## [ENUNCIADO DA TAREFA]
Dê seguimento ao artigo sobre a cobertura do protesto argentino de 8 de novembro contra Cristina Kirchner, começando logo após a última frase apresentada.

## [TRECHO DO DOCUMENTO]
((

Sunday, 17 de November de 2024 ISSN 1519-7670 - Ano 24 - nº 1314

Duas versões e a imagem editorializada

Dois grandes nomes do jornalismo mundial percebem, pelo mesmo ângulo, uma questão de fundo que atravessa a alma secular do jornalismo. Cláudio Abramo e Carl Bernstein (da célebre cobertura do Caso Watergate) entendem que a missão maior do repórter é apurar a melhor versão da verdade – e publicá-la. Uso essa referência para discutir três versões da “verdade” professadas pelo jornal Folha de S.Paulo e dois telejornais da TV Globo (Bom Dia Brasil e o Jornal das Dez, da Globo News). O fato: um megaprotesto que reuniu dezenas de milhares de argentinos, contra o governo de Cristina Kirchner, no último dia 8 de novembro (batizado nas redes sociais de “8N”).

No maior jornal diário brasileiro, esse acontecimento que mobilizou multidões na Argentina, ganhou o destaque na capa da edição de 09/11 (http://migre.me/bOlGS), com uma imagem central sobre a seguinte legenda:

MEGAPANELAÇO: Em Buenos Aires, milhares fizeram o maior protesto contra Cristina Kirchner, pedindo mais liberdade de expressão e repudiando um terceiro mandato (Mundo, A26)” [grifos meus].

Na hierarquia da Folha de S Paulo, os milhares de argentinos que protestaram contra o governo de Cristina Kirchner o fizeram, em primeiro lugar, em defesa da suposta “liberdade de expressão” e, em segundo, contra um possível “terceiro mandato”. Temos aí, no limite, uma meia verdade. Moldando os fatos à visão editorial do diário paulista, o editor de primeiro página editorializou a imagem, como se poderá observar comparando o relato de outro repórter (Ariel Palácios, da Globo News) e a própria cobertura da imprensa portenha (Clarín).

A reportagem de Sylvia Colombo (correspondente da Folha em Buenos Aires), na editoria Mundo (09/11, p. A26), resume a motivação do protesto em três questões, acrescentando à legenda a preocupação com a “segurança”. Contudo, a jornalista da Folha escreve que: (a) oprotesto foi organizado por opositores da presidente Cristina Kirchner; (b) os organizadores estimaram em 500 mil o total de participantes – a polícia não divulgou dados; (c) os participantes do ato eram principalmente de classe média e alta.

))

## [INFORMAÇÕES FORNECIDAS]
((

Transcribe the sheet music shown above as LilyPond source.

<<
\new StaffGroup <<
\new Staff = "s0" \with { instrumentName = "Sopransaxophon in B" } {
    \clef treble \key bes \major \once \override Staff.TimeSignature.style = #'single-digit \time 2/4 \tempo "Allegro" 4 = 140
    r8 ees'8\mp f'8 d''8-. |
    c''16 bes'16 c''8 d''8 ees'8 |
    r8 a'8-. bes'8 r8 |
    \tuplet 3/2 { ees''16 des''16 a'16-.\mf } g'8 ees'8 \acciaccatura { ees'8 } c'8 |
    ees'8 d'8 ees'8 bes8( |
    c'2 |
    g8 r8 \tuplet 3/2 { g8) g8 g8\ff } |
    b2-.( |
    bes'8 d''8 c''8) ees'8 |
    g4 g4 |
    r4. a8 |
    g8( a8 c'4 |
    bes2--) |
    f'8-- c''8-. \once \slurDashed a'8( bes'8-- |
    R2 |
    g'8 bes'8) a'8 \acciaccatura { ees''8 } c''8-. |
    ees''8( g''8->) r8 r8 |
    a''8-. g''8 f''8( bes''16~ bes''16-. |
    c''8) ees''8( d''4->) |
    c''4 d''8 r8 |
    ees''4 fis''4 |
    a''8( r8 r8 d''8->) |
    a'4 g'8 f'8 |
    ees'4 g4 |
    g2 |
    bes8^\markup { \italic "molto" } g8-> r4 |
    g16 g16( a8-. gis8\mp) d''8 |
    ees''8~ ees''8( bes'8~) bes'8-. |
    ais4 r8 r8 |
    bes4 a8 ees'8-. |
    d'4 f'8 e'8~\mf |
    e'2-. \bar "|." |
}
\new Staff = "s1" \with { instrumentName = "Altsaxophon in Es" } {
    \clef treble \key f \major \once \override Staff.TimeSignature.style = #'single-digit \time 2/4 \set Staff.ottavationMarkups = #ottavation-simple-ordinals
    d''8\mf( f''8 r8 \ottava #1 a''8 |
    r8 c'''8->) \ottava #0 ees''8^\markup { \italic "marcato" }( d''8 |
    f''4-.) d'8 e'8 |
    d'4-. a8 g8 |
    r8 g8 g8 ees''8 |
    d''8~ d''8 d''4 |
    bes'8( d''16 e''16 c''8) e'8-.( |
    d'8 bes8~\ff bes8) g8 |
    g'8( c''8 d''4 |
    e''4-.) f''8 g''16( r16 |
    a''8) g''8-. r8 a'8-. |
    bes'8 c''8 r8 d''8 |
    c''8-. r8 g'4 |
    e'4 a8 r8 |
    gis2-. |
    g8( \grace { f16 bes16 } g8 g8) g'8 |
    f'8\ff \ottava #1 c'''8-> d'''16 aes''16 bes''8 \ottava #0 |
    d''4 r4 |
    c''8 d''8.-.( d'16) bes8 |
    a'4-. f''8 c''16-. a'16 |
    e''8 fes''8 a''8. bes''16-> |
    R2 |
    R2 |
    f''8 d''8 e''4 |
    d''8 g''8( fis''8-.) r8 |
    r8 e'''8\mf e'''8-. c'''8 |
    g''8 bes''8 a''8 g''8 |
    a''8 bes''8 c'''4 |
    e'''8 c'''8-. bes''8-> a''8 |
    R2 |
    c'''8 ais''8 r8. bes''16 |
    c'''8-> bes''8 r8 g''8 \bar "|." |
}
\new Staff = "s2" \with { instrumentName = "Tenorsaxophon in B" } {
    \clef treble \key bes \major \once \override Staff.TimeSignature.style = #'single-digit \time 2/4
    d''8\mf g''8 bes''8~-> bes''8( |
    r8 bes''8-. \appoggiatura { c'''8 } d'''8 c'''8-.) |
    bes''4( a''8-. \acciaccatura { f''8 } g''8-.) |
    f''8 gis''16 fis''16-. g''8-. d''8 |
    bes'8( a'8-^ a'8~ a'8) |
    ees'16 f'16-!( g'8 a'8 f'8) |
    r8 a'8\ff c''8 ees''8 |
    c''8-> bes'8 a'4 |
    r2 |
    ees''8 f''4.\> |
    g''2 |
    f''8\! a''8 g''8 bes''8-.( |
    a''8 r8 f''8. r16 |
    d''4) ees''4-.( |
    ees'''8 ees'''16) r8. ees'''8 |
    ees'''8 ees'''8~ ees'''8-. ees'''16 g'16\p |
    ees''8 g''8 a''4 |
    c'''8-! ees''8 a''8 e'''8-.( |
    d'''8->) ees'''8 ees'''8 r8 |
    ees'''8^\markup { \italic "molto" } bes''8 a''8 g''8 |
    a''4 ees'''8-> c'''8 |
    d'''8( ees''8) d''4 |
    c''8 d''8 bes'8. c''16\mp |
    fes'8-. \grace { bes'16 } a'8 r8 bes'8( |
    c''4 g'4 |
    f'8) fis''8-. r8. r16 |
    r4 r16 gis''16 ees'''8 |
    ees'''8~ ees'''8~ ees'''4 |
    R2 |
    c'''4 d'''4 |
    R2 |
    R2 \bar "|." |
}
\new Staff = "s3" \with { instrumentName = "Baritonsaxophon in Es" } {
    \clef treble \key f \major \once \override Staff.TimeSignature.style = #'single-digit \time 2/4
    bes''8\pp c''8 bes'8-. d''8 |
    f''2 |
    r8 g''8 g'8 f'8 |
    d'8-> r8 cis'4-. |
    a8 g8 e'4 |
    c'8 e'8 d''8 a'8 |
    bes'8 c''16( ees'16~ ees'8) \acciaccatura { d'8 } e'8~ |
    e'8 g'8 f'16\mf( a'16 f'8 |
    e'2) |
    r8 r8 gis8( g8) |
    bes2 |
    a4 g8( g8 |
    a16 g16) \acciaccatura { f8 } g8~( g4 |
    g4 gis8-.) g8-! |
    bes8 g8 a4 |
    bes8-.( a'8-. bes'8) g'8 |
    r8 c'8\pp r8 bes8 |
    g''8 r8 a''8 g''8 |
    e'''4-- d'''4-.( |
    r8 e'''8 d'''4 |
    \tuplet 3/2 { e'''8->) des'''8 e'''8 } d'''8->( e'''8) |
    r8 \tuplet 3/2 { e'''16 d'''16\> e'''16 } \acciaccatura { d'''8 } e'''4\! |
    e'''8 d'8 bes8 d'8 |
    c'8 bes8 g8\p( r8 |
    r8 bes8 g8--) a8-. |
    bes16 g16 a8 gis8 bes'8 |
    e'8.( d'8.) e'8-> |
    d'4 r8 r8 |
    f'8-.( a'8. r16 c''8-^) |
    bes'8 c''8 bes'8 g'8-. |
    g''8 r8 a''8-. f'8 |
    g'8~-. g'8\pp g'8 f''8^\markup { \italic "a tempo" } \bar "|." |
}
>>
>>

))

## [EXERCÍCIO RESOLVIDO]
A versão da verdade para o Clarín (edição de 09/11), o principal porta-voz da oposição ao governo de Kirchner, traduz-se em outro discurso, com sensíveis diferenças da suposta agenda da mobilização publicada na Folha. Confira:

“La principal destinataria de las protestas fue la presidenta Cristina Kirchner. Las consignas fueron variadas: se vieron carteles rechazando su posible “re-reelección”; pidiendo por el fin de la inseguridady mejor Justicia; se repetían quejas escritas y verbales contra la corrupcióny la inflación, entre otros reclamos (http://migre.me/bOnAz) [grifos meus].

Nos grifos acima, destacamos as questões: contra a re-reeleição de Cristina, o fim da insegurança (pública), melhor Justiça, contra a corrupção e a inflação. Um rol de motivos de envergadura pública muito mais consistente, inequivocamente, que os dois (no limite três, no texto da reportagem) resumidos pela Folha de S. Paulo.

As duas versões da Globo

Esse lapidar exercício de “publicar a melhor versão da verdade” encontra, em dois telejornais da Globo, um exemplo ainda mais visível e contraditório. O primeiro discurso jornalístico é da repórter Delis Ortiz, correspondente da TV Globo para a região do Mercosul. No Bom Dia Brasil (09/11), Ortiz começa jurando que o megaprotesto não tinha “organizadores”, era fruto da magia das redes sociais, guiadas talvez pelo deus-mercado, divindade ancestral do deus Tupã:

“A razão do protesto era leque de insatisfações: falta de segurança, inflação, corrupção, controles na economia e ameaças à liberdade de expressão. (…) A principal avenida da Capital, a 9 de julho, ficou repleta de gente com panelas, apitos e bandeiras. Valia tudo para mostrar o desgosto com o governo de Cristina Kirchner. (…) Não havia um líder que encarnasse o comando do panelaço. A convocação foi pelas redes sociais. (…) Há um ano [a presidente] tinha mais de 60% e agora está com 28% (http://migre.me/bOoyH) [grifos meus].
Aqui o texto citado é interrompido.